The study format includes these major elements:
- Executive summary.
- Overview (definitions, enabling technologies, market segmentation).
- Market environment (demographic, economic, epidemiological, legal/ regulator, healthcare industry).
- Major health self-monitoring platforms.
- Health self-monitoring hubs.
- Company profiles.
- Patent analysis.
Both primary and secondary research methodologies were used in preparing this study. The findings and conclusions of this report are based on information gathered from
developers, providers, integrators and users of self-monitoring technologies. Interview data were combined with information gathered through an extensive review of
secondary sources (e.g., trade publications, trade associations, company literature, online databases) to produce the baseline market estimates contained in this report.

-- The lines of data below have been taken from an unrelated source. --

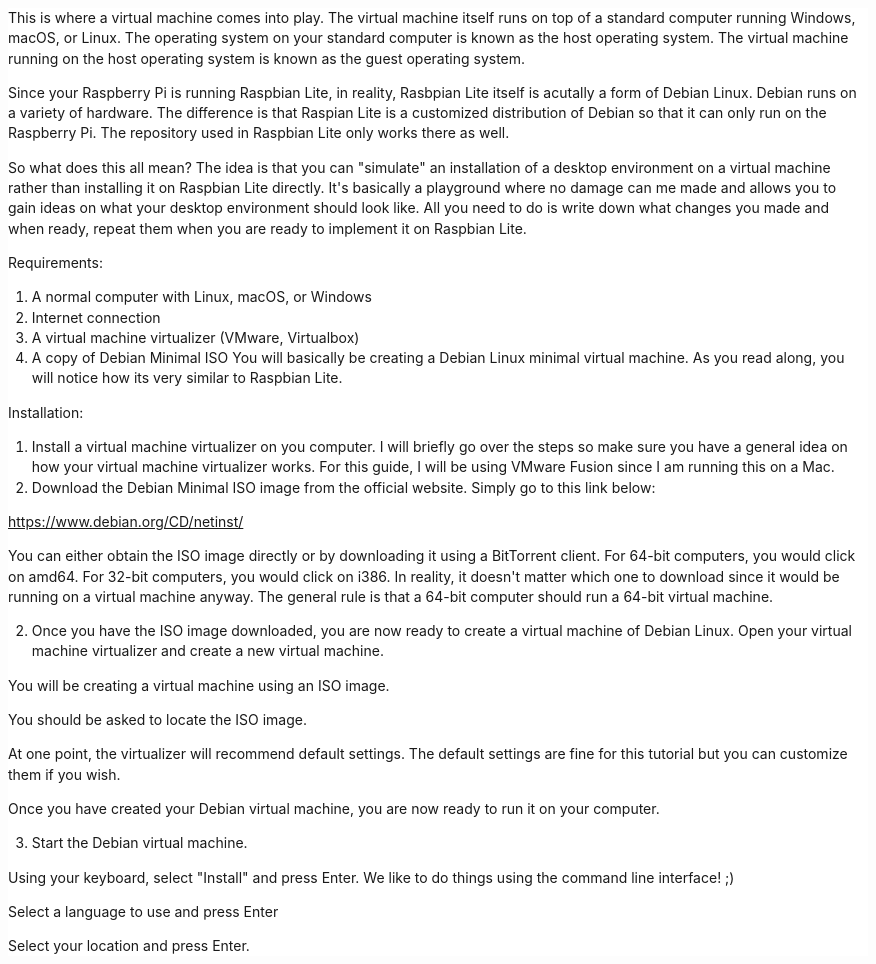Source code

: This is where a virtual machine comes into play. The virtual machine itself runs on top of a standard computer running Windows, macOS, or Linux. The operating system on your standard computer is known as the host operating system. The virtual machine running on the host operating system is known as the guest operating system.

Since your Raspberry Pi is running Raspbian Lite, in reality, Rasbpian Lite itself is acutally a form of Debian Linux. Debian runs on a variety of hardware. The difference is that Raspian Lite is a customized distribution of Debian so that it can only run on the Raspberry Pi. The repository used in Raspbian Lite only works there as well.

So what does this all mean? The idea is that you can "simulate" an installation of a desktop environment on a virtual machine rather than installing it on Raspbian Lite directly. It's basically a playground where no damage can me made and allows you to gain ideas on what your desktop environment should look like. All you need to do is write down what changes you made and when ready, repeat them when you are ready to implement it on Raspbian Lite.

Requirements:

1. A normal computer with Linux, macOS, or Windows
2. Internet connection
3. A virtual machine virtualizer (VMware, Virtualbox)
4. A copy of Debian Minimal ISO 
You will basically be creating a Debian Linux minimal virtual machine. As you read along, you will notice how its very similar to Raspbian Lite.

Installation:

1. Install a virtual machine virtualizer on you computer. I will briefly go over the steps so make sure you have a general idea on how your virtual machine virtualizer works. For this guide, I will be using VMware Fusion since I am running this on a Mac. 
2. Download the Debian Minimal ISO image from the official website. Simply go to this link below:

<https://www.debian.org/CD/netinst/>

You can either obtain the ISO image directly or by downloading it using a BitTorrent client. For 64-bit computers, you would click on amd64. For 32-bit computers, you would click on i386. In reality, it doesn't matter which one to download since it would be running on a virtual machine anyway. The general rule is that a 64-bit computer should run a 64-bit virtual machine. 

2. Once you have the ISO image downloaded, you are now ready to create a virtual machine of Debian Linux. Open your virtual machine virtualizer and create a new virtual machine.

You will be creating a virtual machine using an ISO image.

You should be asked to locate the ISO image.

At one point, the virtualizer will recommend default settings. The default settings are fine for this tutorial but you can customize them if you wish.

Once you have created your Debian virtual machine, you are now ready to run it on your computer.

3. Start the Debian virtual machine.

Using your keyboard, select "Install" and press Enter. We like to do things using the command line interface! ;)

Select a language to use and press Enter

Select your location and press Enter.
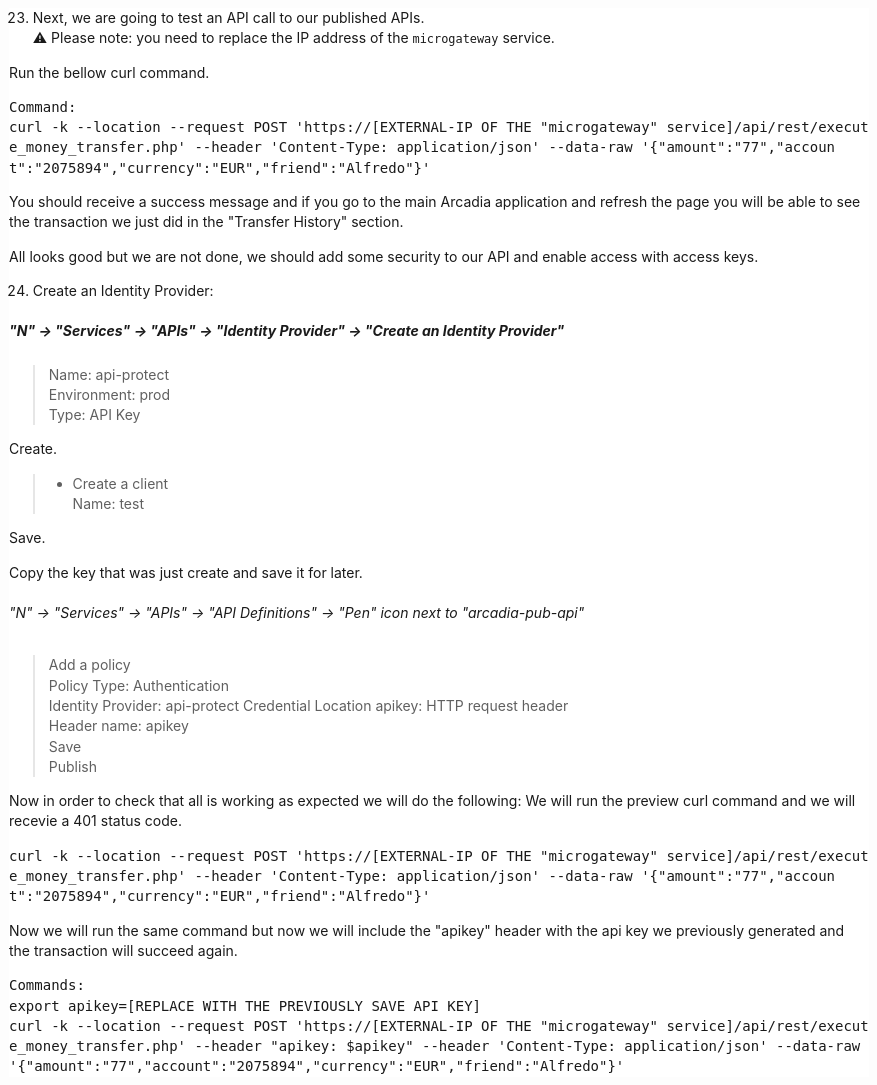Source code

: 
23. Next, we are going to test an API call to our published APIs.  
:warning: Please note: you need to replace the IP address of the `microgateway` service.

Run the bellow curl command.
<pre>
Command:
curl -k --location --request POST 'https://[EXTERNAL-IP OF THE "microgateway" service]/api/rest/execute_money_transfer.php' --header 'Content-Type: application/json' --data-raw '{"amount":"77","account":"2075894","currency":"EUR","friend":"Alfredo"}'
</pre>
You should receive a success message and if you go to the main Arcadia application and refresh the page you will be able to see the transaction we just did in the "Transfer History" section.

All looks good but we are not done, we should add some security to our API and enable access with access keys.

24. Create an Identity Provider:

##### "N" -> "Services" -> "APIs" -> "Identity Provider" -> "Create an Identity Provider"
> Name: api-protect  
> Environment: prod  
> Type: API Key

Create.  

> + Create a client  
> Name: test  

Save.  

Copy the key that was just create and save it for later.

###### "N" -> "Services" -> "APIs" -> "API Definitions" -> "Pen" icon next to "arcadia-pub-api"
> Add a policy  
> Policy Type: Authentication  
> Identity Provider: api-protect
> Credential Location apikey: HTTP request header  
> Header name: apikey    
> Save  
> Publish

Now in order to check that all is working as expected we will do the following:
We will run the preview curl command and we will recevie a 401 status code.

<pre>
curl -k --location --request POST 'https://[EXTERNAL-IP OF THE "microgateway" service]/api/rest/execute_money_transfer.php' --header 'Content-Type: application/json' --data-raw '{"amount":"77","account":"2075894","currency":"EUR","friend":"Alfredo"}'
</pre>

Now we will run the same command but now we will include the "apikey" header with the api key we previously generated and the transaction will succeed again.

<pre>
Commands:
export apikey=[REPLACE WITH THE PREVIOUSLY SAVE API KEY]
curl -k --location --request POST 'https://[EXTERNAL-IP OF THE "microgateway" service]/api/rest/execute_money_transfer.php' --header "apikey: $apikey" --header 'Content-Type: application/json' --data-raw '{"amount":"77","account":"2075894","currency":"EUR","friend":"Alfredo"}'
</pre>

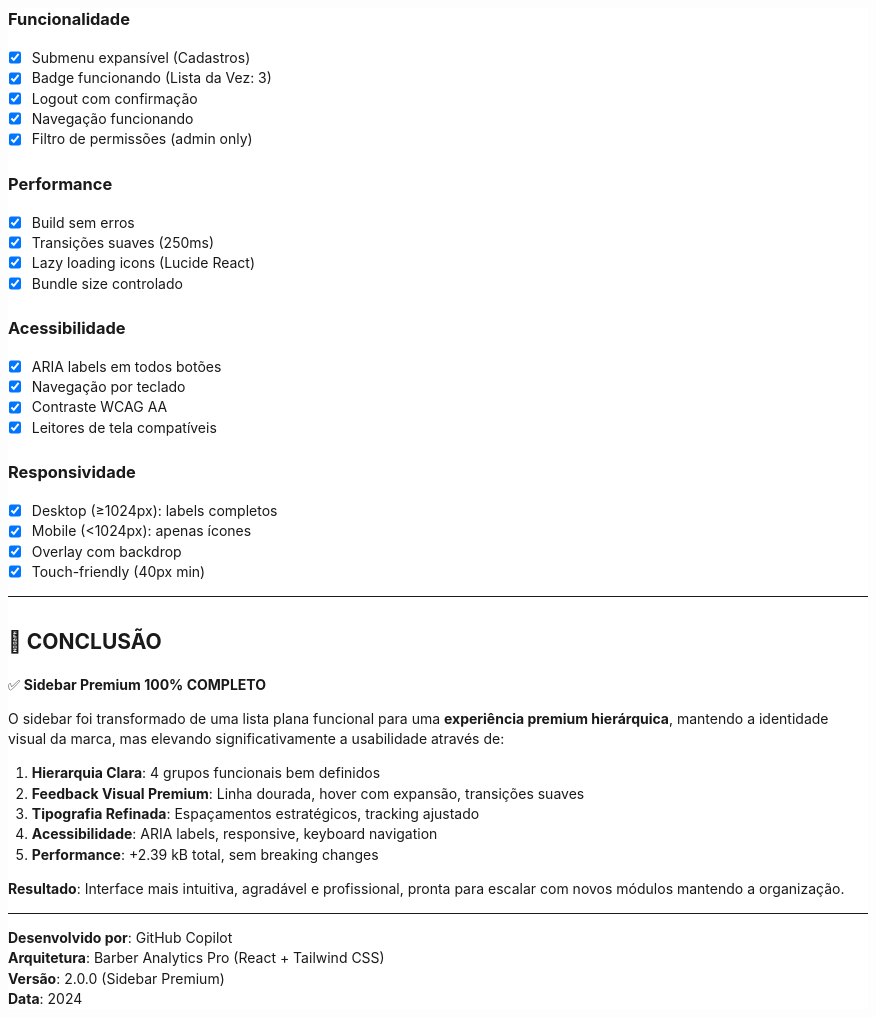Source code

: ### Funcionalidade
- [x] Submenu expansível (Cadastros)
- [x] Badge funcionando (Lista da Vez: 3)
- [x] Logout com confirmação
- [x] Navegação funcionando
- [x] Filtro de permissões (admin only)

### Performance
- [x] Build sem erros
- [x] Transições suaves (250ms)
- [x] Lazy loading icons (Lucide React)
- [x] Bundle size controlado

### Acessibilidade
- [x] ARIA labels em todos botões
- [x] Navegação por teclado
- [x] Contraste WCAG AA
- [x] Leitores de tela compatíveis

### Responsividade
- [x] Desktop (≥1024px): labels completos
- [x] Mobile (<1024px): apenas ícones
- [x] Overlay com backdrop
- [x] Touch-friendly (40px min)

---

## 🎊 CONCLUSÃO

✅ **Sidebar Premium 100% COMPLETO**

O sidebar foi transformado de uma lista plana funcional para uma **experiência premium hierárquica**, mantendo a identidade visual da marca, mas elevando significativamente a usabilidade através de:

1. **Hierarquia Clara**: 4 grupos funcionais bem definidos
2. **Feedback Visual Premium**: Linha dourada, hover com expansão, transições suaves
3. **Tipografia Refinada**: Espaçamentos estratégicos, tracking ajustado
4. **Acessibilidade**: ARIA labels, responsive, keyboard navigation
5. **Performance**: +2.39 kB total, sem breaking changes

**Resultado**: Interface mais intuitiva, agradável e profissional, pronta para escalar com novos módulos mantendo a organização.

---

**Desenvolvido por**: GitHub Copilot  
**Arquitetura**: Barber Analytics Pro (React + Tailwind CSS)  
**Versão**: 2.0.0 (Sidebar Premium)  
**Data**: 2024

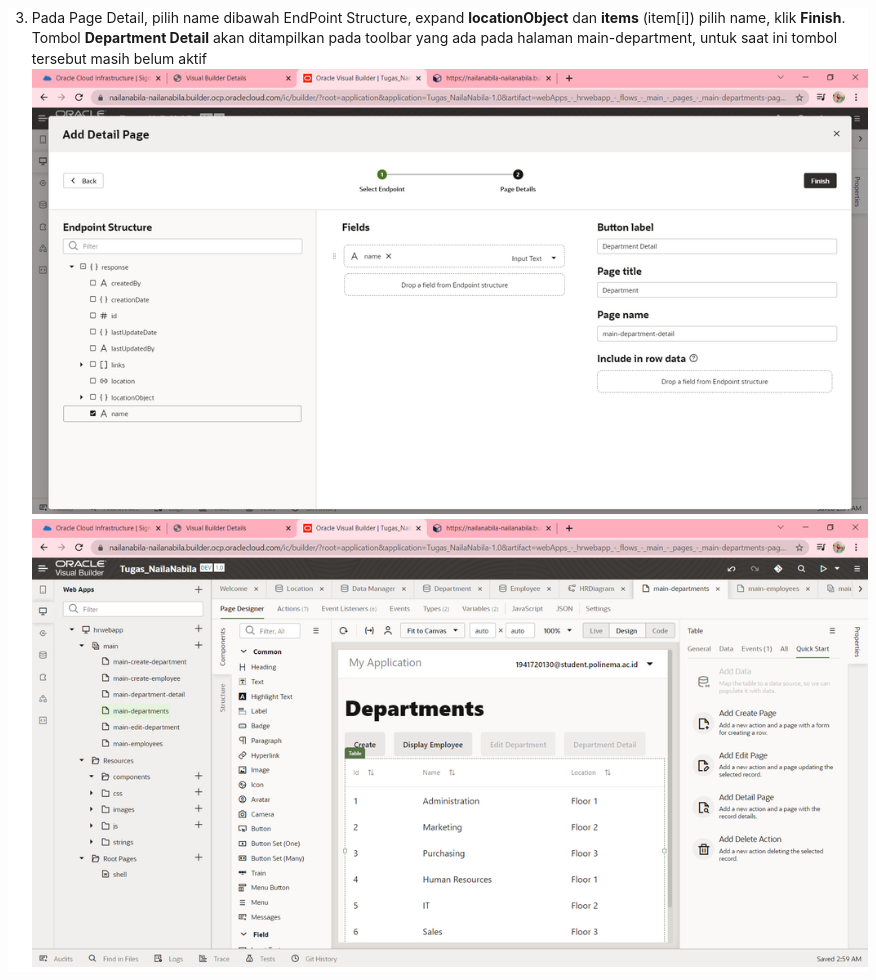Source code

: 3. Pada Page Detail, pilih name dibawah EndPoint Structure, expand **locationObject** dan **items** (item[i]) pilih name, klik **Finish**. Tombol **Department Detail** akan ditampilkan  pada toolbar yang ada pada halaman main-department, untuk saat ini tombol tersebut masih belum aktif
   ![Screenshot Praktikum](img/prak128.png)
   ![Screenshot Praktikum](img/prak129.png)
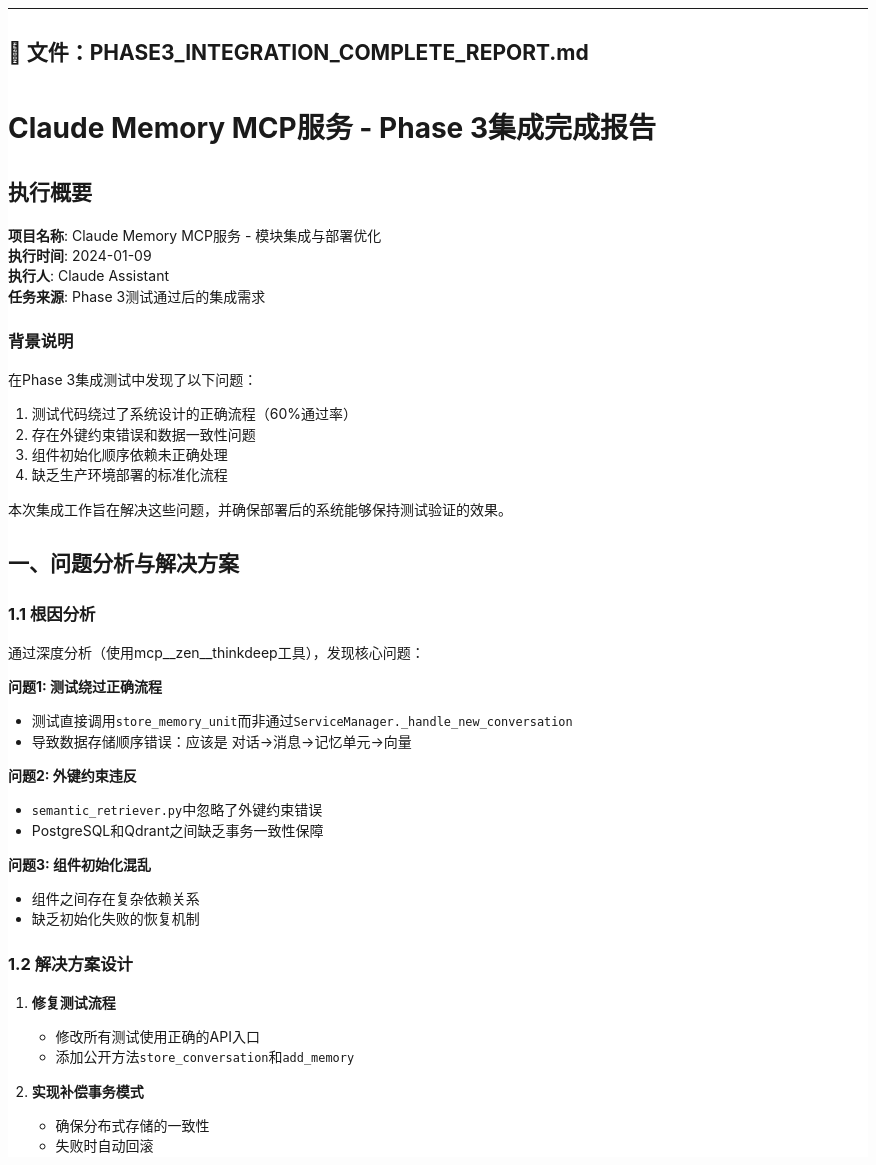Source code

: 
---

## 📄 文件：PHASE3_INTEGRATION_COMPLETE_REPORT.md

# Claude Memory MCP服务 - Phase 3集成完成报告

## 执行概要

**项目名称**: Claude Memory MCP服务 - 模块集成与部署优化  
**执行时间**: 2024-01-09  
**执行人**: Claude Assistant  
**任务来源**: Phase 3测试通过后的集成需求  

### 背景说明

在Phase 3集成测试中发现了以下问题：
1. 测试代码绕过了系统设计的正确流程（60%通过率）
2. 存在外键约束错误和数据一致性问题
3. 组件初始化顺序依赖未正确处理
4. 缺乏生产环境部署的标准化流程

本次集成工作旨在解决这些问题，并确保部署后的系统能够保持测试验证的效果。

## 一、问题分析与解决方案

### 1.1 根因分析

通过深度分析（使用mcp__zen__thinkdeep工具），发现核心问题：

**问题1: 测试绕过正确流程**
- 测试直接调用`store_memory_unit`而非通过`ServiceManager._handle_new_conversation`
- 导致数据存储顺序错误：应该是 对话→消息→记忆单元→向量

**问题2: 外键约束违反**
- `semantic_retriever.py`中忽略了外键约束错误
- PostgreSQL和Qdrant之间缺乏事务一致性保障

**问题3: 组件初始化混乱**
- 组件之间存在复杂依赖关系
- 缺乏初始化失败的恢复机制

### 1.2 解决方案设计

1. **修复测试流程**
   - 修改所有测试使用正确的API入口
   - 添加公开方法`store_conversation`和`add_memory`

2. **实现补偿事务模式**
   - 确保分布式存储的一致性
   - 失败时自动回滚
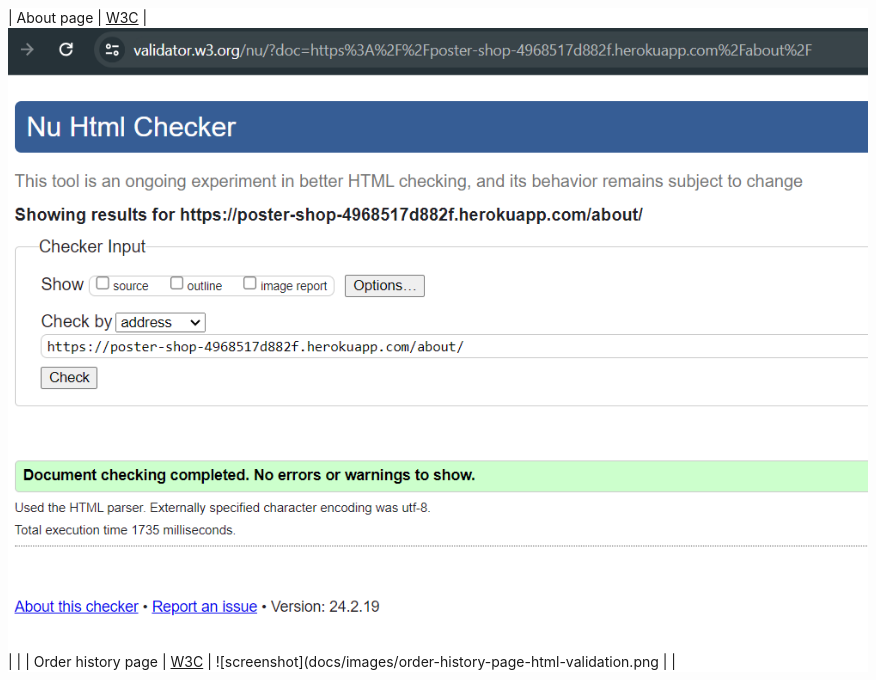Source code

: | About page | [W3C](https://validator.w3.org/nu/?doc=https%3A%2F%2Fposter-shop-4968517d882f.herokuapp.com%2Fabout%2F) | ![screenshot](docs/images/about-page-html-validation.png) |    |
| Order history page | [W3C](https://validator.w3.org/nu/?doc=https%3A%2F%2Fposter-shop-4968517d882f.herokuapp.com%2Fprofile%2Forder_history%2F282FCCEC776149C5833165520A5B09E5) | ![screenshot](docs/images/order-history-page-html-validation.png |    |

The base year for analysis and projection is 2013. The market projections for 2014–2019 are based on a consensus among the primary contacts combined with BCC Research’s understanding of the key market drivers and their impact from a historical and analytical perspective. The analytical methodologies used to generate the market estimates are described in detail below.
All dollar projections presented in this report are in 2013 constant dollars.